Mainstream, big volume brands including Casio and Festina are traditional exhibitors at Inhorgenta.
For years, many established Swiss watch brands focused their trade-show energy almost entirely on Geneva and what is now Watches and Wonders, as well as Basel and the massive Baselworld event. But with Baselworld gone and global demand uneven, Inhorgenta is re-emerging as a practical platform for reaching retailers, especially in Europe.
That matters because the industry’s growth engine is sputtering. Demand in China has cooled, U.S. luxury spending is normalizing after the pandemic boom, and geopolitical uncertainty, from currency swings to tariffs, has complicated global distribution. In this environment, brands are once again prioritizing order-driven trade shows where retailers actually place inventory commitments, and Inhorgenta fits that model.

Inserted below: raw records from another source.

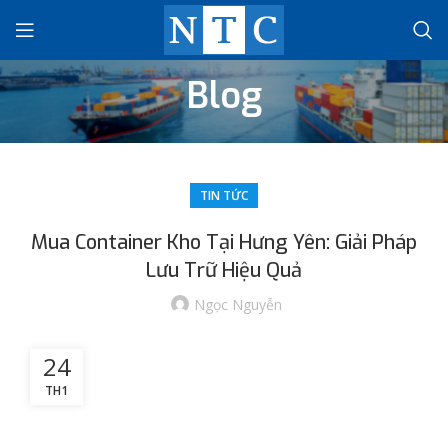
Blog
TIN TỨC
Mua Container Kho Tại Hưng Yên: Giải Pháp
Lưu Trữ Hiệu Quả
Ngọc Nguyễn
24
TH1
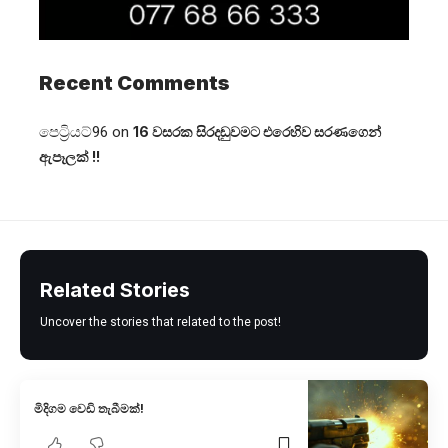
Recent Comments
පෙට්‍රියට්96
on
16 වසරක සිරදඬුවමට එරෙහිව සරණගෙන්
ඇපෑලක් !!
Related Stories
Uncover the stories that related to the post!
මිදිගම වෙඩි තැබීමක්!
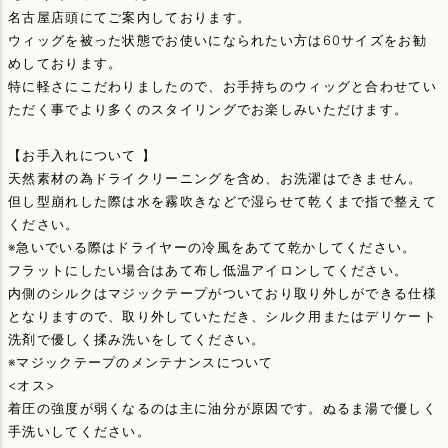
名古屋店頭にてご案内しております。
ウィッグを被った状態でお使いになられたい方は60サイズをお勧
めしております。
特に軽さにこだわりましたので、お手持ちのウィッグと合わせてい
ただく事でより多くのスタイリングでお楽しみいただけます。
【お手入れについて 】
天然素材の為ドライクリーニングを含め、お洗濯はできません。
但し型崩れした際は水を霧吹きなどで湿らせて乾くまで指で整えて
ください。
※急いでいる際はドライヤーの冷風をあてて乾かしてください。
フラットにしたい場合はあて布し低温アイロンしてください。
内側のシルクはマジックテープがついており取り外しができる仕様
となりますので、取り外していただき、シルク用またはデリケート
洗剤で優しく揉み洗いをしてください。
※マジックテープのメンテナンスについて
<オス>
着圧の強度が弱くなるのは主に油分が原因です。ぬるま湯で優しく
手洗いしてください。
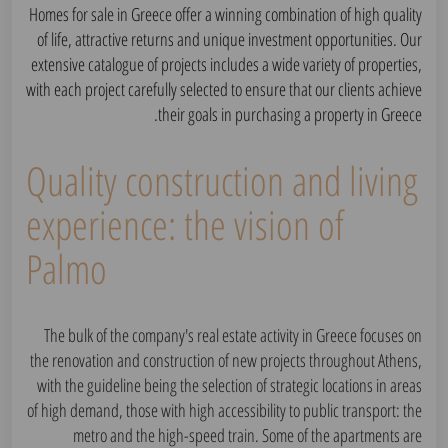
Homes for sale in Greece offer a winning combination of high quality
of life, attractive returns and unique investment opportunities. Our
extensive catalogue of projects includes a wide variety of properties,
with each project carefully selected to ensure that our clients achieve
their goals in purchasing a property in Greece.
Quality construction and living
experience: the vision of
Palmo
The bulk of the company's real estate activity in Greece focuses on
the renovation and construction of new projects throughout Athens,
with the guideline being the selection of strategic locations in areas
of high demand, those with high accessibility to public transport: the
metro and the high-speed train. Some of the apartments are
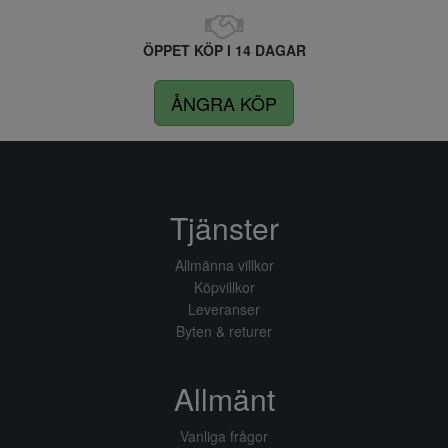
ÖPPET KÖP I 14 DAGAR
ÅNGRA KÖP
Tjänster
Allmänna villkor
Köpvillkor
Leveranser
Byten & returer
Allmänt
Vanliga frågor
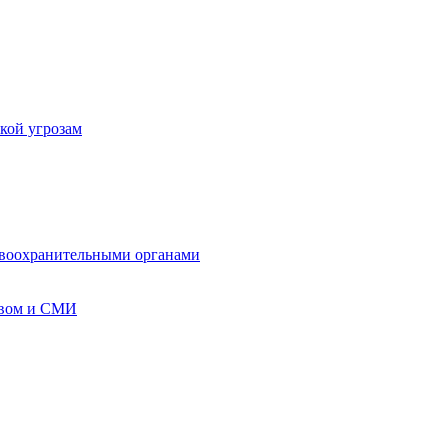
кой угрозам
авоохранительными органами
твом и СМИ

Maurice Lacroix returned to Inhorgenta in 2026 with a booth popular with visitors.
It’s also a time when the type of watches in focus at Inhorgenta, those priced in the mid-tier luxury range of $1,000 to $5,000, that remain responsible for a significant part of the industry’s unit volumes despite overall unit shipments shrinking for more than a decade, could be more desirable for retailers.
Frank Michael Müller, the founder and head of Germany-based Responsio, produces economic reports and data on the German watch and jewelry market, including the Watch Monitor report. Consumer surveys show that the average amount people in the German market were willing to spend on a watch has declined by 23%.

Image and data courtesy Uhren Monitor and Responsio.
Despite the current hurdles, the industry continues to attract new entrants and brands. Walking the halls of Inhorgenta this year was the young duo behind Elvonith, a German brand that’s launching its first watch this month.
Featuring stone dials and a bold, angular case, both made in Germany, the unique, brutalist-inspired timepiece caught our eye amid a sea of G-Shocks and fashion watches at the show.

The Elvonith Noctis, a 50 piece limited edition from a new German brand launches this month.
It’s that spirit from which Switzerland’s FHH organized workshops, demonstrations, and hands-on experiences at Inhorgenta as part of its mandate to promote the culture and craftsmanship of watchmaking.
“Watchmaking is far more than a product,” Pascal Ravessoud, Vice President of the Fondation Haute Horlogerie, says at a media conference to open the Inhorgenta show and explain the FHH’s role in attracting and guiding new people to the world of watches.
Behind every watch is “an invisible world of craftsmanship, intelligence, patience and transmission,” he says. “Our role is to open that door — and take people by the hand.”